◆ **Written task**
Reproduce the records word for word, starting at the first line and ending at the line that contains "spersonalizowanych reklam. Wykorzystywanie", with both ends included.

[[ Source data open ]]

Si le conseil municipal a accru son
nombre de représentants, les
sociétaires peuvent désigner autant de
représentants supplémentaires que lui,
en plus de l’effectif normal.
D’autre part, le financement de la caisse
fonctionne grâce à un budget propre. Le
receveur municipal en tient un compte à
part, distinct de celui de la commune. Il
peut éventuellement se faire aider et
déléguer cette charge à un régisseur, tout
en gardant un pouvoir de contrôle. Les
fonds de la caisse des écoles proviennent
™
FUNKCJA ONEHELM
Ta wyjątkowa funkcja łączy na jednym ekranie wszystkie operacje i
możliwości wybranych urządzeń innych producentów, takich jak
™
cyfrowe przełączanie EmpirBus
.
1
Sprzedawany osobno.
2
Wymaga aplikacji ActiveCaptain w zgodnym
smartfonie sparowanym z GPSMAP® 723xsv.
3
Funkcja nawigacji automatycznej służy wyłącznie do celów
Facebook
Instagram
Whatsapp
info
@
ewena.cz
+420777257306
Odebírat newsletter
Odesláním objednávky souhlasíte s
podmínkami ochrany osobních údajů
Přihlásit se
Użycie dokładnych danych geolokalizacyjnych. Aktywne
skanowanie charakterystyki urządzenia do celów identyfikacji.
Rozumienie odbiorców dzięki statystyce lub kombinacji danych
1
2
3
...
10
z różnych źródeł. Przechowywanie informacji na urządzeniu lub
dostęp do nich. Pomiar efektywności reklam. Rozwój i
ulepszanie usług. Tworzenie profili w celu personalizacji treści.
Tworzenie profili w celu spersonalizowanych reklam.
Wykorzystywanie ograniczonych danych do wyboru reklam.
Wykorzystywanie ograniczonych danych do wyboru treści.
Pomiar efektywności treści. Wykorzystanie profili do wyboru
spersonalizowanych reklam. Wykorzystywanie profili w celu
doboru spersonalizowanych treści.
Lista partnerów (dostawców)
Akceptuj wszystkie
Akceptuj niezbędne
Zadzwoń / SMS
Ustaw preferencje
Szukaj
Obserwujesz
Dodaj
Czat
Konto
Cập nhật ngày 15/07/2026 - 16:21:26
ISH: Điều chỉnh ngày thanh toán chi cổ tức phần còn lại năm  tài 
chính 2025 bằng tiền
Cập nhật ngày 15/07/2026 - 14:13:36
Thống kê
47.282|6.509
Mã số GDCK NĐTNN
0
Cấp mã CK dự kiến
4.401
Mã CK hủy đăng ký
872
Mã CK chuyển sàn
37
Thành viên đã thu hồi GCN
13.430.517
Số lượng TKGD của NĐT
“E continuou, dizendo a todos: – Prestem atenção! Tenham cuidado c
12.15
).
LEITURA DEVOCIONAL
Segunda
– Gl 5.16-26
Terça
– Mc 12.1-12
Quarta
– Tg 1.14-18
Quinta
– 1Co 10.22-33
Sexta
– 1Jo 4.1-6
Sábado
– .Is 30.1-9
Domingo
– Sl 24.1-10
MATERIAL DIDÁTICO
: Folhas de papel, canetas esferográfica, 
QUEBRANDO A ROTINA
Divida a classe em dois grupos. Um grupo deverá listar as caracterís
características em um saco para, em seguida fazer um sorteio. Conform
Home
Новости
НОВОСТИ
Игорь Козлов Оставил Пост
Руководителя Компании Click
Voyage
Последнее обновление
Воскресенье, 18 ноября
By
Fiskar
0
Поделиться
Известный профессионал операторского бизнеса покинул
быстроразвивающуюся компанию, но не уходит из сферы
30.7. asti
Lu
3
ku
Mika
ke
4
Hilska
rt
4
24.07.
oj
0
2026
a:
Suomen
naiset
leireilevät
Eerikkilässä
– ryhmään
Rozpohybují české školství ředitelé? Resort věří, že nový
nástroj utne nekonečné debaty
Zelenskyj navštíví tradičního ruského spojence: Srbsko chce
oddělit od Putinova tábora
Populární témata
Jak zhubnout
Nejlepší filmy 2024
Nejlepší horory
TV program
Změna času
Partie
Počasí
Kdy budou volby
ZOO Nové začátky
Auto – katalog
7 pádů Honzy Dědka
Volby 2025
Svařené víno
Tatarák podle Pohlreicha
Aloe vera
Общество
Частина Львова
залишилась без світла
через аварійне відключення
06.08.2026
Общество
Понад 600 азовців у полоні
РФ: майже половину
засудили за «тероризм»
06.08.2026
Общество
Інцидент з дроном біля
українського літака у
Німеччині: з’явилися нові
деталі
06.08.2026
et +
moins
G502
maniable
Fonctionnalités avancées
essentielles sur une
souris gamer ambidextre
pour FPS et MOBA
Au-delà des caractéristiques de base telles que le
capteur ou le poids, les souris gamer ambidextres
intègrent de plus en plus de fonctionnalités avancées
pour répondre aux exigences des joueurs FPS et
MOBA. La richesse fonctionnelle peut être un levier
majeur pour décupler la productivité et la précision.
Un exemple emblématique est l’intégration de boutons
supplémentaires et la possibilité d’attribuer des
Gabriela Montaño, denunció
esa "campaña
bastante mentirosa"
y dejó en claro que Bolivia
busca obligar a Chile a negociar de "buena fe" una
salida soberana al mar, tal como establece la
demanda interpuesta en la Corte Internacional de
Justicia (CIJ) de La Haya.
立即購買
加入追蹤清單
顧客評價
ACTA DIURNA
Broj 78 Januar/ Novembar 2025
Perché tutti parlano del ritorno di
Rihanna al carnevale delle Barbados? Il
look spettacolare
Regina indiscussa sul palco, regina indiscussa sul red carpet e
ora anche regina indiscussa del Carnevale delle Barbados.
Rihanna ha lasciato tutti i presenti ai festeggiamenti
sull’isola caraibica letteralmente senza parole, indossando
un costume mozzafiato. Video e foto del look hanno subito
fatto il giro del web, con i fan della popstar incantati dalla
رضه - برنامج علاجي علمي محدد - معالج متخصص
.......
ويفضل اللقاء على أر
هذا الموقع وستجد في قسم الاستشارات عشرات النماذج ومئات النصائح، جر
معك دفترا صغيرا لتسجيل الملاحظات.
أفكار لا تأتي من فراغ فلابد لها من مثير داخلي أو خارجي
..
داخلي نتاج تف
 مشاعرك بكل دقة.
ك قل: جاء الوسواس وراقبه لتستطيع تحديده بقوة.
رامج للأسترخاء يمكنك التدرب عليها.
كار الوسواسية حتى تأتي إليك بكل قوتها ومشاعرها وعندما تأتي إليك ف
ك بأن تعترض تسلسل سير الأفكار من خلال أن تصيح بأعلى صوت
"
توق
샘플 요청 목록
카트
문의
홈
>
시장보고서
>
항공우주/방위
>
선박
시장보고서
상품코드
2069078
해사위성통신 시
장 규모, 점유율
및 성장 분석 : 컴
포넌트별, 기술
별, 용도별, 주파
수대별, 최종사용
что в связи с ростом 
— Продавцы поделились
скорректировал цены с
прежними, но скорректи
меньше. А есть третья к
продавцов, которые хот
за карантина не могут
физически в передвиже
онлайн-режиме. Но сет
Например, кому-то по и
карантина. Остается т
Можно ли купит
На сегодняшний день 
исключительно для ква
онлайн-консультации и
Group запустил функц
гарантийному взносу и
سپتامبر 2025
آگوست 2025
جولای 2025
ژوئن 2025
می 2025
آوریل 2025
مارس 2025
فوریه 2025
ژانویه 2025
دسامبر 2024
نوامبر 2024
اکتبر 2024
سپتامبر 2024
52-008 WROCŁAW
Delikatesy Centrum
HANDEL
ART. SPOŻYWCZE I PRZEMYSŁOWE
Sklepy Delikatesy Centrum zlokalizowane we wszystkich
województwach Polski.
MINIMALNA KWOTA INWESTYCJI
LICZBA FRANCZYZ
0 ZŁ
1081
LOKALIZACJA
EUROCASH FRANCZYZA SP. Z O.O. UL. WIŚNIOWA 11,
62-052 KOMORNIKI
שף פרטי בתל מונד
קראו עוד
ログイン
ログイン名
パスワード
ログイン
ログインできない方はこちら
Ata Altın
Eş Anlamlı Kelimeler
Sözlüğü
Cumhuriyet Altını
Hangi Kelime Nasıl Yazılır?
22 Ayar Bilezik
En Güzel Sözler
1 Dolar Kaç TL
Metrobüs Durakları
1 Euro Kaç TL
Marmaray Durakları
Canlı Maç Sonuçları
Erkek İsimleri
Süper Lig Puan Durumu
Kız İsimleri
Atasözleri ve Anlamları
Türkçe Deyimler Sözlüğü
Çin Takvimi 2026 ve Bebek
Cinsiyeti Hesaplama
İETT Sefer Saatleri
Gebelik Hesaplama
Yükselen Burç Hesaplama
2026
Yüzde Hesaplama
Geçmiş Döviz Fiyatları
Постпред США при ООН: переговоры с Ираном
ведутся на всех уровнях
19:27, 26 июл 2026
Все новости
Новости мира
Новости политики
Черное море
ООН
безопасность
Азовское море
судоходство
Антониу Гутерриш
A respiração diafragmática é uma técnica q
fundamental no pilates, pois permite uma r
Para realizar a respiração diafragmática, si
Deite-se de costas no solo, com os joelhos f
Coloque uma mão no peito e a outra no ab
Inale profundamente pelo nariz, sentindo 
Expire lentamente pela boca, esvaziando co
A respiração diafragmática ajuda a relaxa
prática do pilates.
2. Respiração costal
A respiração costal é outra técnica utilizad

[[ Source data closed ]]

◆ **Exercise output**
Si le conseil municipal a accru son
nombre de représentants, les
sociétaires peuvent désigner autant de
représentants supplémentaires que lui,
en plus de l’effectif normal.
D’autre part, le financement de la caisse
fonctionne grâce à un budget propre. Le
receveur municipal en tient un compte à
part, distinct de celui de la commune. Il
peut éventuellement se faire aider et
déléguer cette charge à un régisseur, tout
en gardant un pouvoir de contrôle. Les
fonds de la caisse des écoles proviennent
™
FUNKCJA ONEHELM
Ta wyjątkowa funkcja łączy na jednym ekranie wszystkie operacje i
możliwości wybranych urządzeń innych producentów, takich jak
™
cyfrowe przełączanie EmpirBus
.
1
Sprzedawany osobno.
2
Wymaga aplikacji ActiveCaptain w zgodnym
smartfonie sparowanym z GPSMAP® 723xsv.
3
Funkcja nawigacji automatycznej służy wyłącznie do celów
Facebook
Instagram
Whatsapp
info
@
ewena.cz
+420777257306
Odebírat newsletter
Odesláním objednávky souhlasíte s
podmínkami ochrany osobních údajů
Přihlásit se
Użycie dokładnych danych geolokalizacyjnych. Aktywne
skanowanie charakterystyki urządzenia do celów identyfikacji.
Rozumienie odbiorców dzięki statystyce lub kombinacji danych
1
2
3
...
10
z różnych źródeł. Przechowywanie informacji na urządzeniu lub
dostęp do nich. Pomiar efektywności reklam. Rozwój i
ulepszanie usług. Tworzenie profili w celu personalizacji treści.
Tworzenie profili w celu spersonalizowanych reklam.
Wykorzystywanie ograniczonych danych do wyboru reklam.
Wykorzystywanie ograniczonych danych do wyboru treści.
Pomiar efektywności treści. Wykorzystanie profili do wyboru
spersonalizowanych reklam. Wykorzystywanie profili w celu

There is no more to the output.